Die Berliner Philharmoniker besinnen sich wieder auf das Kerngeschäft. Mit Beethovens neunter Sinfonie wird der neue Chefdirigent Kirill Petrenko seine erste Konzertsaison eröffnen, und selbstverständlich hat das Symbolkraft. Keine Uraufführung, kein verblüffendes Werk, für dessen Rehabilitierung Petrenko sich einsetzt, sondern das Zentralwerk bürgerlich-repräsentativer Musikkultur.
Zwar kombiniert er die Sinfonie mit Bruchstücken aus Alban Bergs Oper "Lulu", aber dieses Werk ist bereits über 80 Jahre alt. Das könnte man als Abwendung von der Gegenwart deuten, aber Petrenko scheint vor allem die Zeitlosigkeit des Kernrepertoires zu interessieren, weniger die modische Attitüde einer behaupteten Relevanz von Kompositionen, deren musikalische Substanz ihn nicht überzeugt.

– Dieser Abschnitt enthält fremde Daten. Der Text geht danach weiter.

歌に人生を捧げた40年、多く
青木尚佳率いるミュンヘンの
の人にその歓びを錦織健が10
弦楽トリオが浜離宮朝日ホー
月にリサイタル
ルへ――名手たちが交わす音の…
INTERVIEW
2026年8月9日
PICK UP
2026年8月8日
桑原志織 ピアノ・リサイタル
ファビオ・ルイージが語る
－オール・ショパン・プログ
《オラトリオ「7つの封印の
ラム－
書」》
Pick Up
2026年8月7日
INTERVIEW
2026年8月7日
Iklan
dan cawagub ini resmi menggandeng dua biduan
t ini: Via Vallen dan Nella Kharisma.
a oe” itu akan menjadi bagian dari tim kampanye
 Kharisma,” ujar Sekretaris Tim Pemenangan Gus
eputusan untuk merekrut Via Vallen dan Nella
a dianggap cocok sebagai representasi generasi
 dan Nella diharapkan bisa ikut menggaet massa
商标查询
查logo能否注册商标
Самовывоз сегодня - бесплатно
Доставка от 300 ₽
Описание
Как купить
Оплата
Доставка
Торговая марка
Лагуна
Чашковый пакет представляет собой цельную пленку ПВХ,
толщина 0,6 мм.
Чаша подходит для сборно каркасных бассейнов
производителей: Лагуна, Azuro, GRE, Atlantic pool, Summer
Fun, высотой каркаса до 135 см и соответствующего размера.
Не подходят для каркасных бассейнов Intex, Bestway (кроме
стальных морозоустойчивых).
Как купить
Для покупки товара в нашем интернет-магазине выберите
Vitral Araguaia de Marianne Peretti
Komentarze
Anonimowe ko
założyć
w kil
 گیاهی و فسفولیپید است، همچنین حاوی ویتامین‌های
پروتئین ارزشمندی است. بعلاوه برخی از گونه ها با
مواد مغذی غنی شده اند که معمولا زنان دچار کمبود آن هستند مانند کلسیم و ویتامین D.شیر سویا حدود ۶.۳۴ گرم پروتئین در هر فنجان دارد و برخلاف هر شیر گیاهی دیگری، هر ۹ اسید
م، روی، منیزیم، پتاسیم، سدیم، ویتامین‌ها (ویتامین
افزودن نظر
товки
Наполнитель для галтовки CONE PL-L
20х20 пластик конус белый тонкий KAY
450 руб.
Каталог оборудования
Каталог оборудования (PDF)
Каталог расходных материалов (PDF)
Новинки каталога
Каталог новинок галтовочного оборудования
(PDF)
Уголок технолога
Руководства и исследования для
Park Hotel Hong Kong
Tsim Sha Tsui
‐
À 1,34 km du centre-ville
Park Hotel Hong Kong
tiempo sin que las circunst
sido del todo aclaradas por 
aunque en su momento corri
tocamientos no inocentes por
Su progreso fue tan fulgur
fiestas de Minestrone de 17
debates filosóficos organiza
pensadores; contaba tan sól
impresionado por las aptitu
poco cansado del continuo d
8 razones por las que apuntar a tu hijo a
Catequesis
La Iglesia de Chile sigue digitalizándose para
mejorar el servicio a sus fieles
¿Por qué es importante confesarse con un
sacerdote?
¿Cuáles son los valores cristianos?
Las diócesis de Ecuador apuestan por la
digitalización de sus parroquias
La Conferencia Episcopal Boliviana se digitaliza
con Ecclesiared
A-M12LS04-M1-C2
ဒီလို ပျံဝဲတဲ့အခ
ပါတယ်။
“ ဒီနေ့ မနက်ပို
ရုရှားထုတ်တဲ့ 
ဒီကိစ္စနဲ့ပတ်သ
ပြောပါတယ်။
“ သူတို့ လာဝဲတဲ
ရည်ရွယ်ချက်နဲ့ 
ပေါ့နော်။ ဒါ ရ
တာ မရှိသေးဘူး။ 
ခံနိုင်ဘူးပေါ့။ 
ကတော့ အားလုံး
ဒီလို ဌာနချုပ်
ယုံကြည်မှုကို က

Bei Petrenko dürfen die Meisterwerke zu uns sprechen ohne Schnickschnack und Inszenierung, das scheint die Botschaft zu sein, wenn man ihm auf der Jahrespressekonferenz des Orchesters zuhörte. Dass er seit vielen Jahren keine Interviews mehr gibt, bedeutet nämlich nicht, dass er nichts zur Musik zu sagen hätte.
Er will sich für Meisterwerke einsetzen, die er im Konzertbetrieb für unterrepräsentiert hält. Der tschechische Komponist Josef Suk gehört ebenso dazu wie Sergej Rachmaninow. Wirklich ausgefallen ist das alles nicht, auch die Philharmoniker könnten durchaus wagemutiger programmieren, aber nach der Ära des Chefdirigenten Simon Rattle mit seiner Vorliebe für hierzulande unbekannte Werke englischer Komponisten zweifelhafter Qualität schwingt das Pendel nun wieder in die andere Richtung.
Von altem Schrot und Korn
Er sei verliebt in das Ur-Repertoire, bekannte Kirill Petrenko, und diese Liebe teilen zweifellos auch die Berliner Philharmoniker. Anders ist die demonstrative Begeisterung des Orchestervorstands und der Intendantin nicht zu erklären, die sich selbst als "schockverliebt" in den neuen Chefdirigenten bezeichneten. Gerade die grundsolide Art dieses Dirigenten von altem Schrot und Korn spricht die Musiker an, die Energie und Freude an der Auseinandersetzung mit den alten und neuen Partituren scheinen ansteckend zu sein. Denn dass dem oberflächlichen Betrachter schwindlig werden kann vor programmatischem Konservatismus, schließt Experimentierfreude nicht aus.
Ab seiner zweiten Saison will Petrenko auch Uraufführungen dirigieren. Schließlich ist er in der Spielzeit 2019/2020 auch noch Generalmusikdirektor der Bayerischen Staatsoper, wo er ebenfalls ein ambitioniertes Programm verantwortet. Von den 82 Berliner Konzerten der Philharmoniker dirigiert er nur 16, das ist sicher noch steigerungsfähig. Auf Tourneen ist er präsenter, auch um seinen internationalen Ruf zu festigen.
In der Philharmonie dirigieren derweil neben den altbekannten Gästen wie Herbert Blomstedt, Daniel Harding, Christian Thielemann, Yannick Nézet-Séguin und Paavo Järvi auch Debütanten wie der überaus angesagte Teodor Currentzis. Um die Musikvermittlung, wie Kirill Petrenko das "Education"-Programm lieber nennen möchte, kümmert er sich allerdings wieder selbst, indem er Giacomo Puccinis Einakter "Suor Angelica" mit Stipendiaten der Herbert-von-Karajan-Akademie und Teilnehmern des Projekts "Vokalhelden" einstudiert.